They had in those days no problems relating to employment. They had no problems relating to the earning capacity of people—what the man in Massachusetts earned, what his buying power was. Nobody had ever thought of what the wages were or the buying capacity in the slave-holding States of the South. There were no social questions in those days. The question of health on a national basis had never been discussed. The question of fair business practices had never been discussed. The word was unknown in the vocabulary of the Founding Fathers. The ethics of the period were very different from what they are today. If one man could skin a fellow and get away with it, why, that was all right.
In other words, the whole picture was a different one when the interstate commerce clause was put into the Constitution from what it is now. Since that time, because of the improvement in transportation, because of the fact that, as we know, what happens in one State has a good deal of influence on the people in another State, we have developed an entirely different philosophy.
The prosperity of the farmer does have an effect today on the manufacturer in Pittsburgh. The prosperity of the clothing worker in the city of New York has an effect on the prosperity of the farmer in Wisconsin, and so it goes. We are interdependent—we are tied in together. And the hope has been that we could, through a period of years, interpret the interstate commerce clause of the Constitution in the light of these new things that have come to the country. It has been our hope that under the interstate commerce clause we could recognize by legislation and by judicial decision that a harmful practice in one section of the country could be prevented on the theory that it was doing harm to another section of the country. That was why the Congress for a good many years, and most lawyers, have had the thought that in drafting legislation we could depend on an interpretation that would enlarge the Constitutional meaning of interstate commerce to include not only those matters of direct interstate commerce, but also those matters which indirectly affect interstate commerce.

▸ TASK TO CARRY OUT
In the passage on the interstate commerce clause, what does the prosperity of the clothing worker in the city of New York affect? The entries that follow have nothing to do with the passage on the interstate commerce clause.

▸ SUPPLIED ENTRIES
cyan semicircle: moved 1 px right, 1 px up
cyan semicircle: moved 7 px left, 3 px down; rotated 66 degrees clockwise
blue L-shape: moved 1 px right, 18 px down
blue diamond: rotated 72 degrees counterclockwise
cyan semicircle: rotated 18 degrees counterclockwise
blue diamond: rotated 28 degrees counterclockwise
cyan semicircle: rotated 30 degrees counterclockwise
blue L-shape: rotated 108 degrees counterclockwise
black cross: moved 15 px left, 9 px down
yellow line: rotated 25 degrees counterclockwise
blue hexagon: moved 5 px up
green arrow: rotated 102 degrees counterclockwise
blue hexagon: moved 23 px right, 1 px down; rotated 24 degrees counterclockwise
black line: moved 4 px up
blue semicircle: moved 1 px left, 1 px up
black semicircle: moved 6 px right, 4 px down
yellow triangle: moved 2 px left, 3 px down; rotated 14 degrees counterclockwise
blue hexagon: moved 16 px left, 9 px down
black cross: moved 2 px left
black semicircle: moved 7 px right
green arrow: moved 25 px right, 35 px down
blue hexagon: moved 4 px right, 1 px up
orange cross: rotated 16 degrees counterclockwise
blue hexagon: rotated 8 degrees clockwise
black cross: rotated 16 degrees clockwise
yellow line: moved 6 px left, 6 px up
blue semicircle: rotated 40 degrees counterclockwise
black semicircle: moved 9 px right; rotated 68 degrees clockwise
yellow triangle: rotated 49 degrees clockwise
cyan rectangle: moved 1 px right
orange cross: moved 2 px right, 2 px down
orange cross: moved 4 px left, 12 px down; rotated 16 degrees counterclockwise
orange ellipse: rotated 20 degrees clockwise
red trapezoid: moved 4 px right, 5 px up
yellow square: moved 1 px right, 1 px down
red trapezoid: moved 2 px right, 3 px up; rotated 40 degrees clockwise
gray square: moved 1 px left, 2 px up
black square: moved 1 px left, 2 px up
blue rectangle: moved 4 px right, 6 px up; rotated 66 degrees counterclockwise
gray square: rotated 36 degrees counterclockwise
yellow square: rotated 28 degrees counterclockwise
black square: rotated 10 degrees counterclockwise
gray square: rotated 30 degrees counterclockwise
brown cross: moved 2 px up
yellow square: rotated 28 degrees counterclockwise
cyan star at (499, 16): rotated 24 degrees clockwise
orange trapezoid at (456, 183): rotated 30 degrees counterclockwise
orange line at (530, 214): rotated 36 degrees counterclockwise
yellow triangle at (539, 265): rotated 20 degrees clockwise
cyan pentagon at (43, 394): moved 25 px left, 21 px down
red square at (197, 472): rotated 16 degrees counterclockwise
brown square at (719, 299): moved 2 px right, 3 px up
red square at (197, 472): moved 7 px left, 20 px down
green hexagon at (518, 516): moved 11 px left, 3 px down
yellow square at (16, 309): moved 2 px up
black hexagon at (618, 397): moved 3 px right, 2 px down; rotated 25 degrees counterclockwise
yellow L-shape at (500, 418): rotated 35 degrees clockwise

--

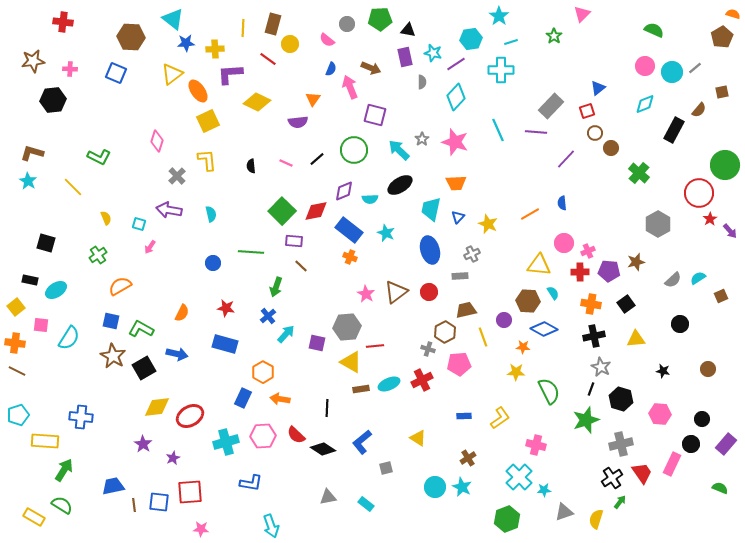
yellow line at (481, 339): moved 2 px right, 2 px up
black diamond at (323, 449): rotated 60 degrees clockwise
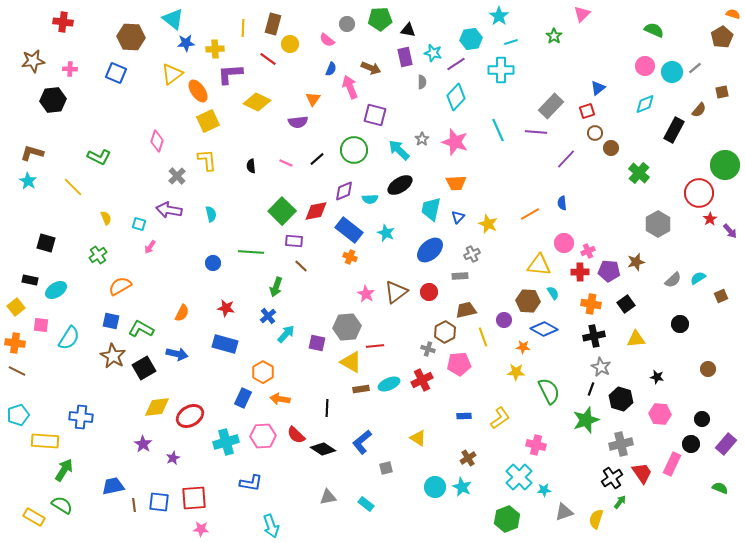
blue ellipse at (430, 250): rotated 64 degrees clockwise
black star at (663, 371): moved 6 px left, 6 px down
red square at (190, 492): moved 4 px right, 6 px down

▸ THE RESULT
The prosperity of the farmer in Wisconsin.